Dirección: Clint Eastwood. Guion: Nick Schenk. Elenco: Clint Eastwood, Bradley Cooper, Taissa Farmiga, Alison Eastwood, Michael Peña, Andy García, Laurence Fishburne, Dianne Wiest, Ignacio Serricchio, Robert LaSardo. Producción: Clint Eastwood, Dan Friedkin, Jessica Meier, Tim Moore, Kristina Rivera, Bradley Thomas. Distribuidora: Warner Bros. Duración: 116 minutos.

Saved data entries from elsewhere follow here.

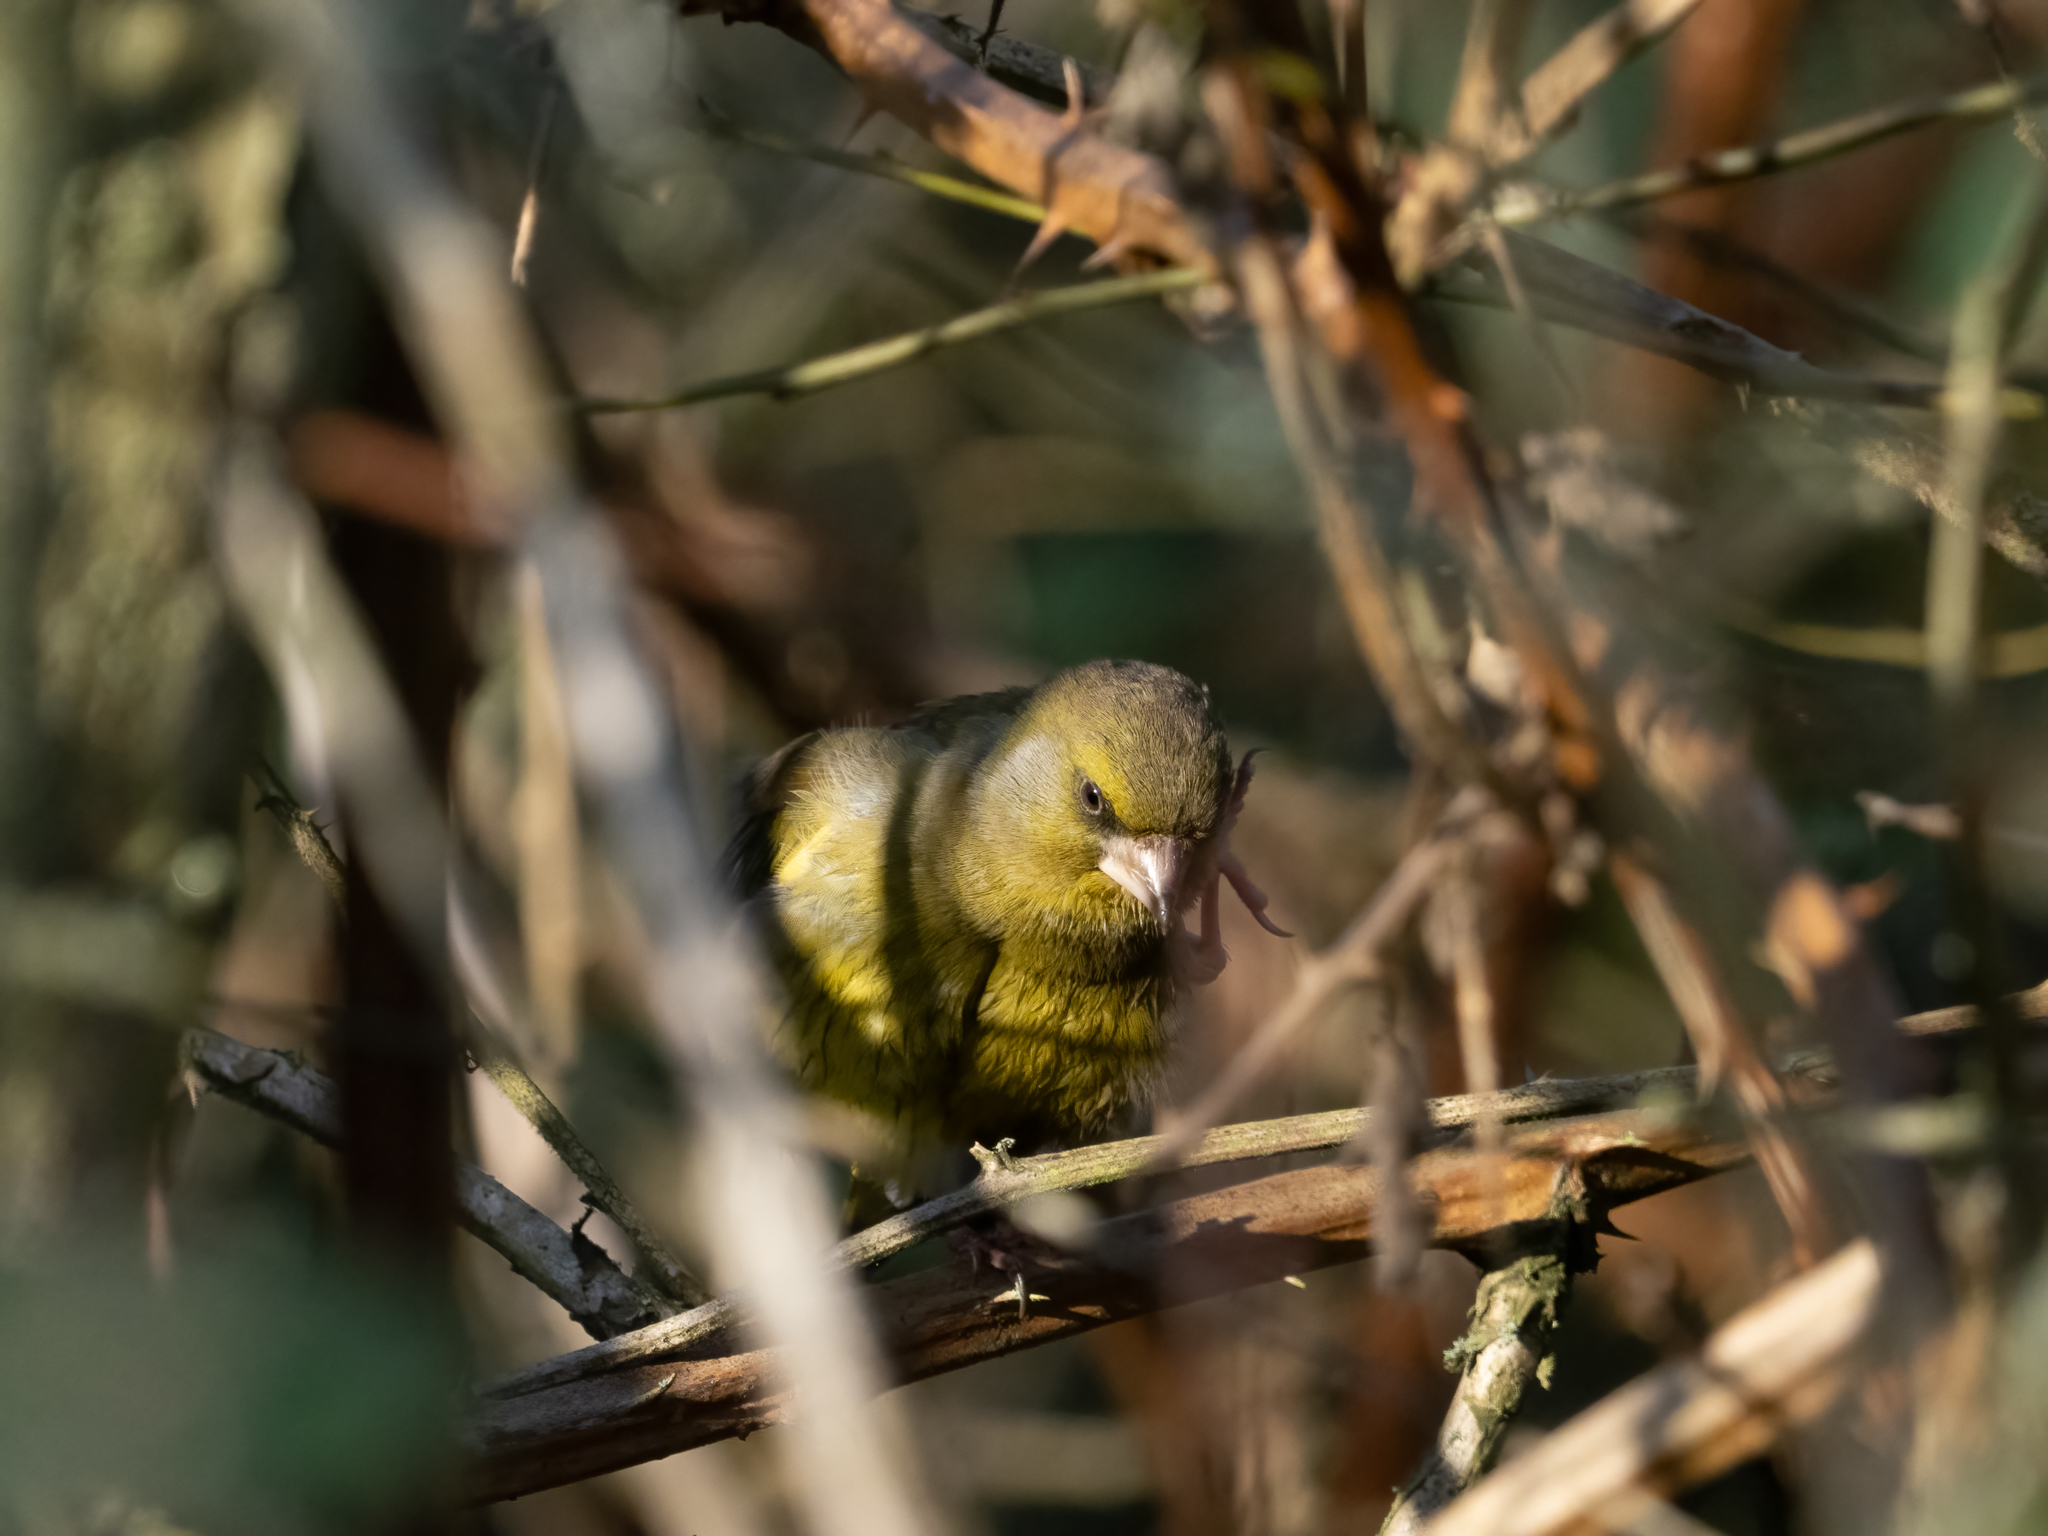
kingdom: Plantae
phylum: Tracheophyta
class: Liliopsida
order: Poales
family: Poaceae
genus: Chloris
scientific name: Chloris chloris
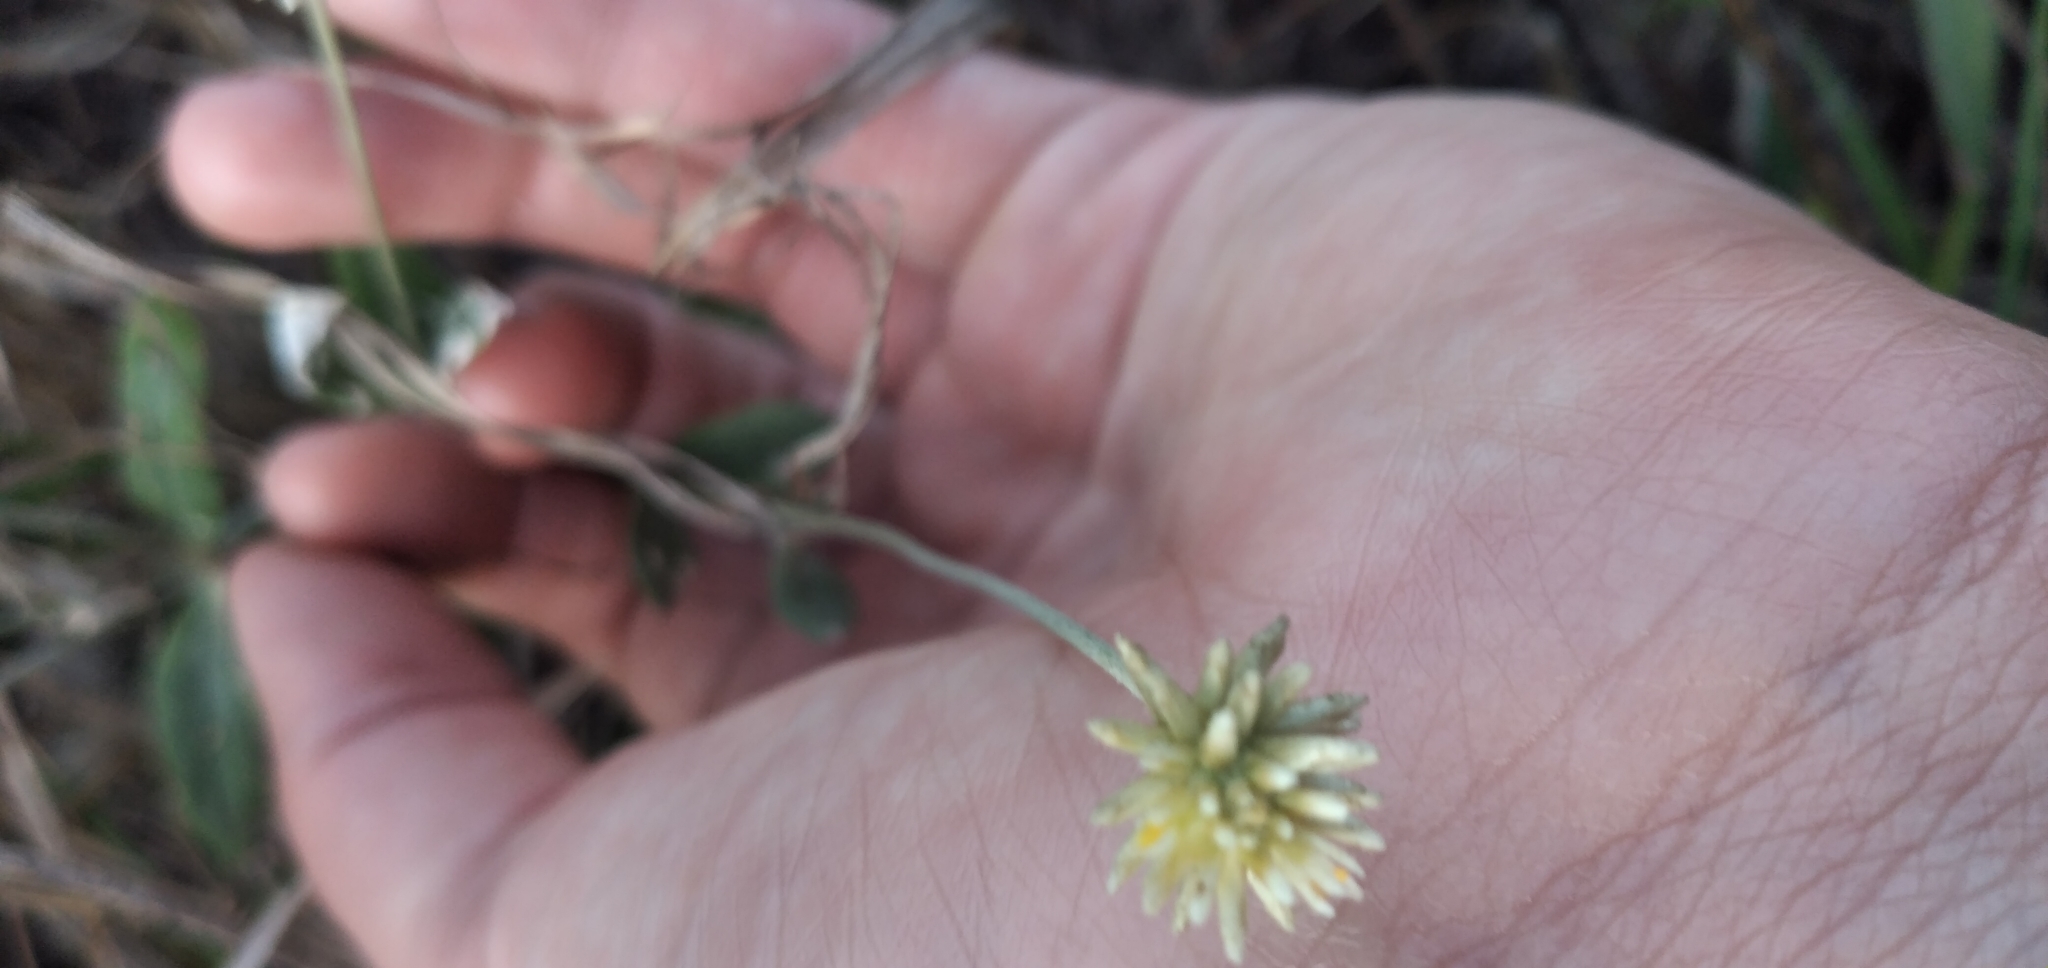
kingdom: Plantae
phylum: Tracheophyta
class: Magnoliopsida
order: Caryophyllales
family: Amaranthaceae
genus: Pfaffia
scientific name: Pfaffia gnaphalioides
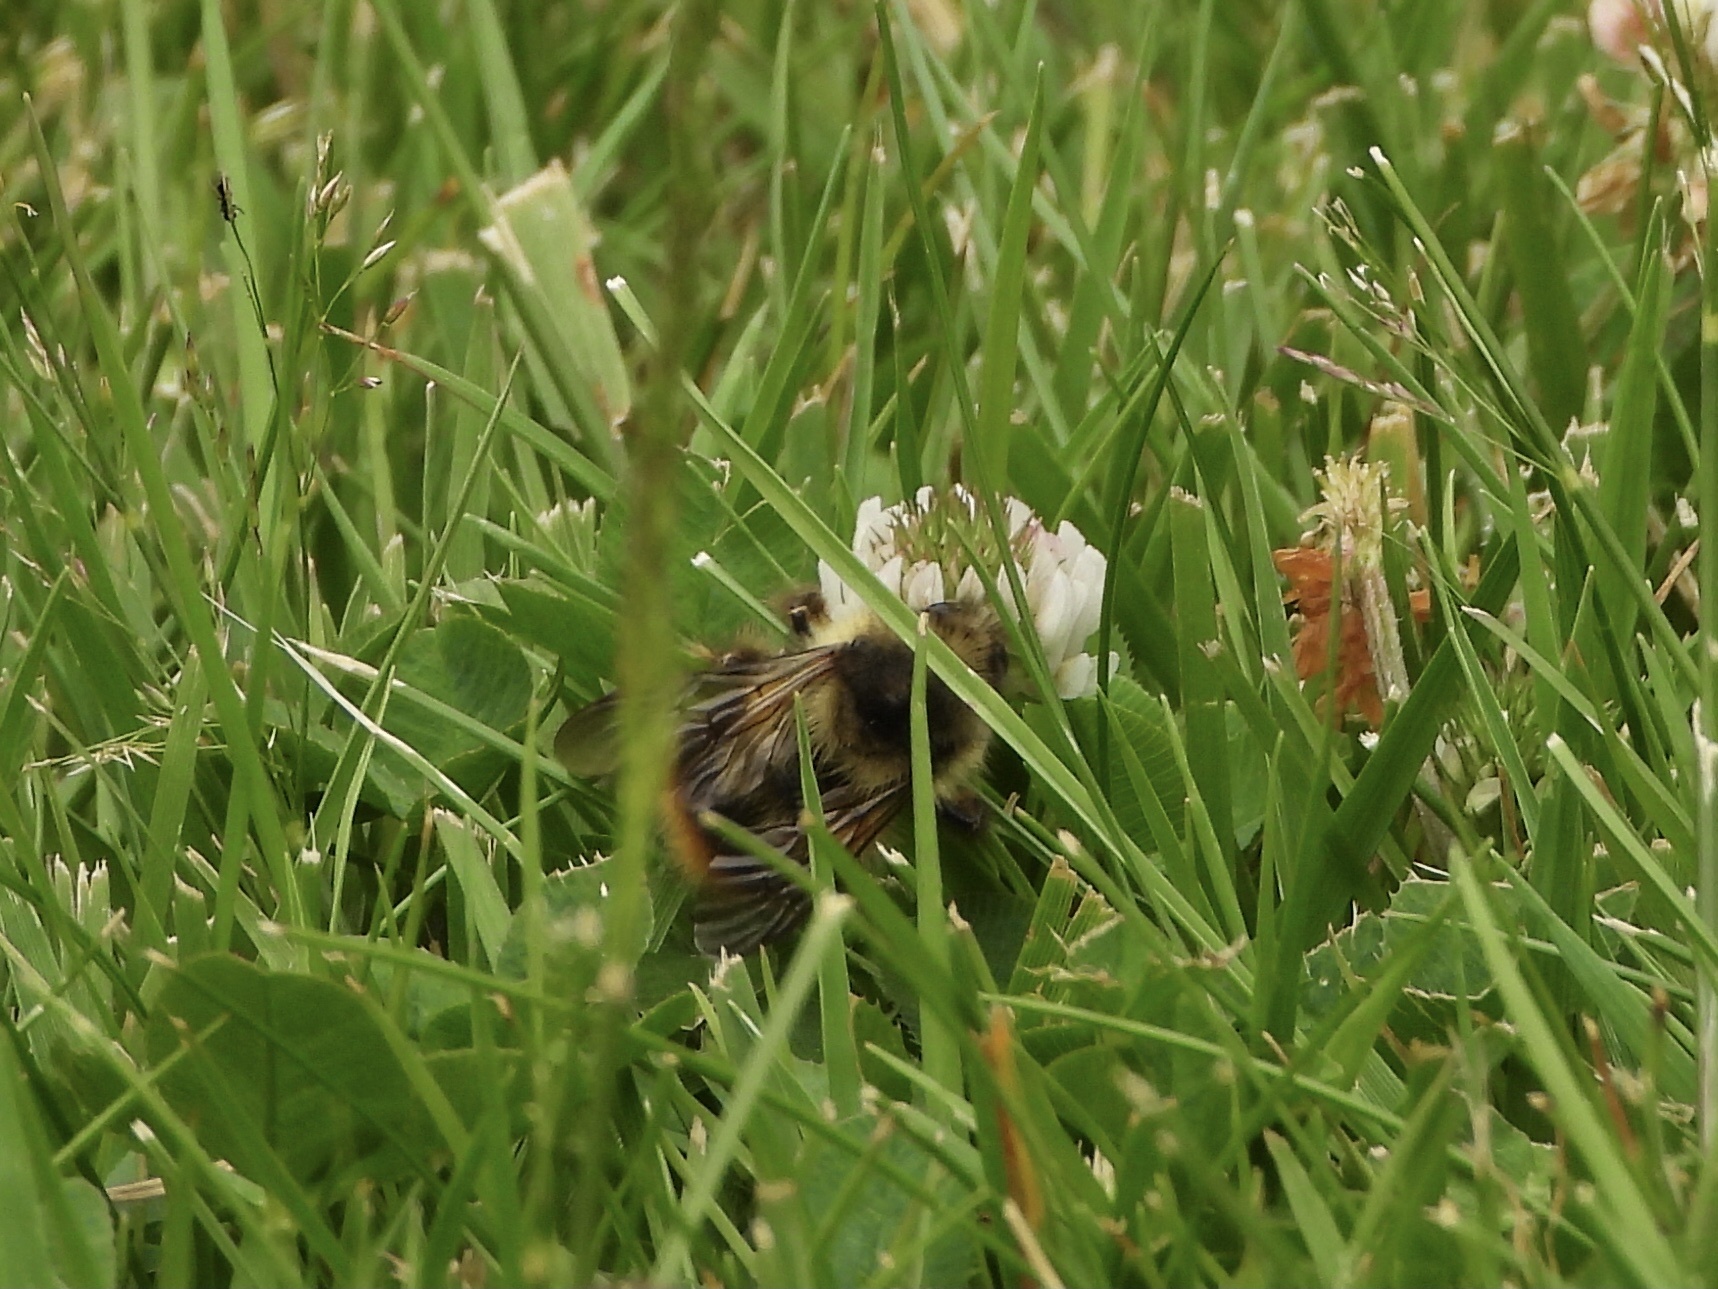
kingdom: Animalia
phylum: Arthropoda
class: Insecta
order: Hymenoptera
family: Apidae
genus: Bombus
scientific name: Bombus mixtus
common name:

Sin frenos. Hace unas semanas un amigo me encargó que presentara una película en el cineclub que programa. El pedido era interesante por sí mismo (se trataba de El amigo de la familia, una de las primeras de Paolo Sorrentino), pero como además era pago y cerca de casa no tenía razones para rechazar la oferta, así que fui, hice la introducción de rigor, vimos la película y al finalizar empezó el debate habitual en esos casos. A la proyección habrán asistido unas cuarenta personas. Todas ellas tenían, excepto dos que definitivamente eran más jóvenes, digamos de 65 años para arriba. No importa acá lo que dijeron, pero si traigo esta situación es porque me sorprendió la libertad con la que se pusieron a debatir entre ellos y conmigo cuando tuvieron la posibilidad de hacerlo. A diferencia de ambientes con gente más joven, me di cuenta que afortunadamente lo que faltaba allí era corrección política, palabras que no pudieran utilizarse o asuntos a los que hubiera que acercarse con un cuidado desmedido. Los jubilados del cineclub se daban la posibilidad de decir sin muchas vueltas lo que se les venía a la mente, sin prestar demasiada atención a temas ni formas, ni al qué dirán.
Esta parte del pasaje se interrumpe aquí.